Social Security Administration Emergency Message 16007 (EM-16007)

On February 18, 2016, the Social Security Administration issued Emergency Message 16007 (EM-16007), which addresses the changes to the file-and-suspend strategy made by the Bipartisan Budget Act of 2015. The guidance makes clear the answers to several open questions.  Here’s what you need to know:
  • April 29, 2016 is the last date on which you may voluntarily suspend your application while still allowing a spouse (and certain other eligible persons) to collect auxiliary benefits, such as a spousal benefit, calculated based on your earnings record. Suspension requests submitted after this date will still be accepted but, upon suspending your own retirement benefit, auxiliary benefits calculated on your earnings record will also cease. Once you resume your benefits, the auxiliary benefits tied to your record will resume as well.
Example: Phil and Nancy are married and are each age 62. Phil was a high earner, but Nancy did not work enough to be entitled to a benefit on her own record. Phil files for his own benefit and Nancy files for a spousal benefit, based on Phil’s earnings record. Eventually, Phil realizes that he made a mistake claiming his benefits so early, so he decides that when he reaches age 66 (his full retirement age), he will suspend his benefit to begin earning delayed credits, with the plan to resume them again at age 70. If he follows through with this plan, Nancy’s spousal benefit will also stop when Phil turns 66 and suspends his benefit. Since his suspension request will be made after April 29, 2016, the suspension request will effectively suspend her benefit as well. Nancy’s spousal benefit will resume when Phil resumes his benefit when he turns age 70.
  • You must actually be age 66 or older by April 29, 2016 in order to be grandfathered into the “old” rules.
  • The lump-sum retroactive benefit will be eliminated for post-April 29, 2016 suspension requests. Under the “old” rules, you could suspend your benefit at any time once you reached full retirement age. However, if you later chose to do so, you could request a reinstatement of your benefits retroactive to any time during your suspension. This reinstatement amounted to an “undo” of sorts, providing a lump-sum payment of benefits that would have been received from the date of reinstatement through the present. Despite suggestions from a number of experts to the contrary, EM-16007 emphatically closes the door on this strategy.
  • Delays by the Social Security Administration in processing a pre-April 30, 2016 suspension request will not impact your eligibility to use the “old” rules. As long as the suspension request is submitted by the April 29, 2016 deadline, and is effective for that date or sooner, the “old” rules will apply.
  • An exception to the rule is provided for divorced-spousal benefits. Thus, if your ex-spouse decides to suspend their benefits while you are receiving divorced-spousal benefits, your benefits will NOT stop.
Example: Brad, 66, and Angelina, 66, were married for 20 years before divorcing. Brad was a high earner for many years, while Angelina was a stay at home mom and had only minimal earnings. Since the marriage lasted longer than 10 years, Angelina is entitled to divorced-spousal benefits based on Brad’s earnings record.
Suppose Angelina filed for that divorced-spousal benefit at age 62. Further suppose that Brad had filed for his own benefit at age 62 but, in June 2016, after realizing it was a mistake to claim benefits so early, he decides to suspend his benefits. Angelina’s benefits will NOT be suspended. Note however, that if Brad and Angelina were still married, her benefits would have been suspended. Not fair you say? Perhaps, but that’s the way it is!                                                                                        
 

Social Security Administration Emergency Message 16004 (EM-16004)

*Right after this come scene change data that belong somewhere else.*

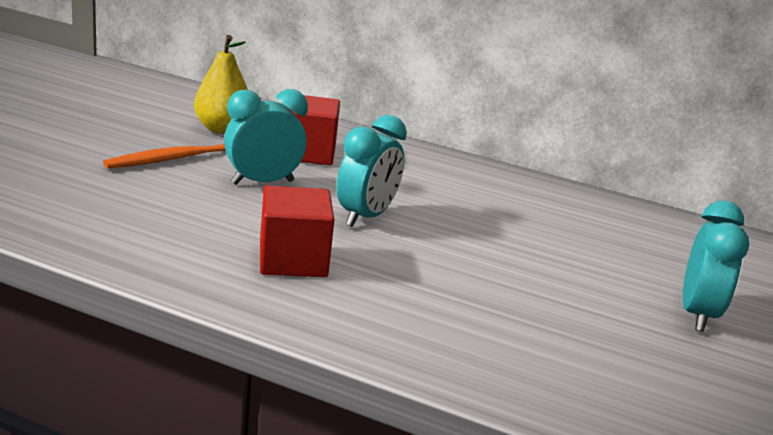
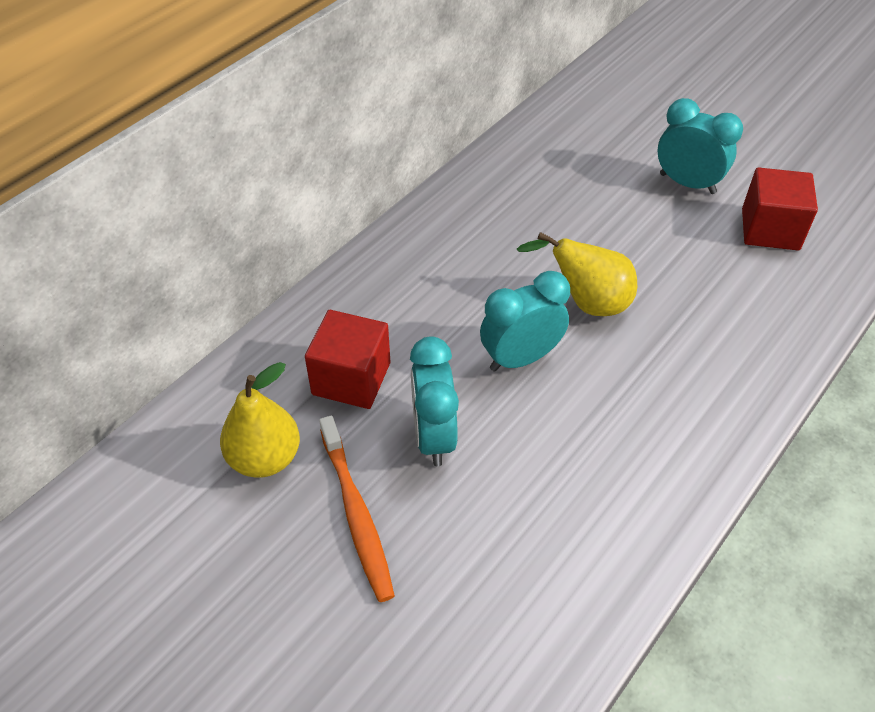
camera: 70 degrees left, 25 degrees up
red cube [260,185,334,277] -> red cube moved to [742,167,818,250]
turquoise clock [336,115,407,227] -> turquoise clock turned 75 degrees counterclockwise [480,271,570,372]
none -> yellow pear [517,232,637,316]

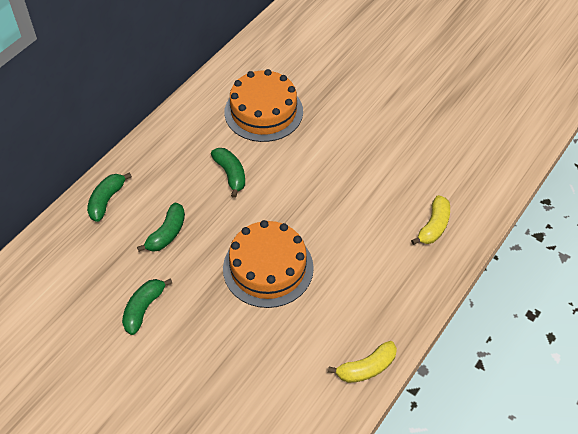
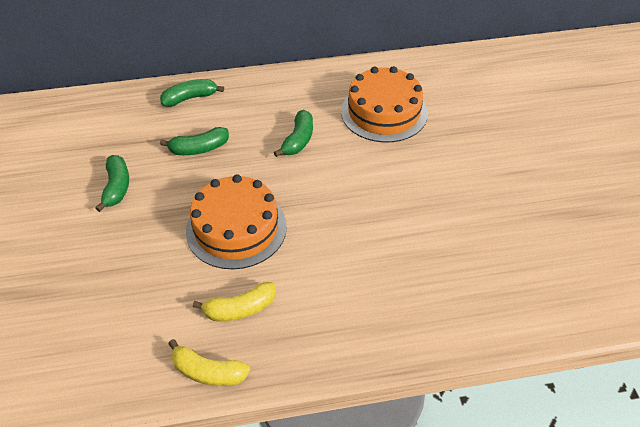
camera: 45 degrees right, 5 degrees down
green banana [122,278,172,335] -> green banana turned 105 degrees clockwise [95,155,129,212]
yellow banana [411,195,450,245] -> yellow banana moved to [193,282,276,321]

On February 5, 2016, the Social Security Administration released Emergency Message 16004 (EM-16004) to clarify certain aspects of the Bipartisan Budget Act of 2015’s elimination of the restricted application strategy. The guidance confirms that the restricted application strategy has now been eliminated if you were not age 62 or older as of January 1, 2016. Thus, if you were born on or after January 2, 1954, you are unable to use the tactic.
  • The restricted application strategy – which is still a viable approach for many boomers (those age 62 and over by the first of this year) – allows you to, upon reaching full retirement age, apply only for certain benefits to which you’re entitled. For instance, upon reaching full retirement age (currently age 66), you can file a restricted application to collect only spousal benefits, based on your spouse’s earnings record, while allowing your own benefit to grow via Social Security’s delayed credits. Those delayed credits increase your own Social Security benefit by 2/3% per month for each month you postpone receiving benefits between your full retirement age and age 70 (8% per year). In contrast, if you’re filing for Social Security benefits prior to your full retirement age, you are deemed to be applying for your own benefit, as well as your spousal or divorced benefit (collectively referred to as “AUXSPO” benefits), even if you only actually submit an application for one of them. Under the new rules, this “deeming” will apply not only before full retirement age, but beyond it as well.
  • There are two key exceptions to the new deeming rules. They are:
  1. If you are a spouse claiming spousal benefits because you are caring for a child under age 16, you will not be treated as filing for your own benefit.
  2. If you are claiming disability benefits, you will not be treated as filing for spousal benefits.
You must be age 62 or older by January 1, 2016 to be grandfathered into the “old” rules, but you still need to be age 66 before you can file a restricted application! This is, without a doubt, the biggest area of confusion regarding the elimination of the restricted application strategy. The Bipartisan Budget Act of 2015 grandfathered anyone age 62 or older as of January 1, 2016 into the “old” rules – meaning that if you meet that requirement you will still be able to file a restricted application – but it’s important to remember that actually filing a restricted application is not possible until you turn 66! Thus, although you are grandfathered in to the “old” rules, you may have to wait several years (until you reach 66) before executing a restricted application.
Example: Jack and Jill are married and each has a substantial earnings record. Jack is 68 and Jill is 63. Neither has filed for their Social Security benefit yet, but both are old enough to be grandfathered in to the restricted application rules. In 2018, Jack turns 70 and files for his own Social Security benefit. At the time, Jill is still only 65, so she is not yet old enough (66) to file a restricted application. The following year, in 2019, Jill turns 66. At that time, she may file a restricted application and claim only a spousal benefit, allowing her own benefit to continue to grow via delayed credits until as late as age 70. At that time – or sooner if she desires, she may switch over to her own, higher, benefit.
With the issuance of EM-16004 and EM-16007, most of the questions about the Bipartisan Budget Act of 2015’s changes to Social Security have been answered. Now it’s up to you to make sure that you and your advisors are up to speed on these issues so that you can chart the course of action that will produce the biggest benefit for you and your family.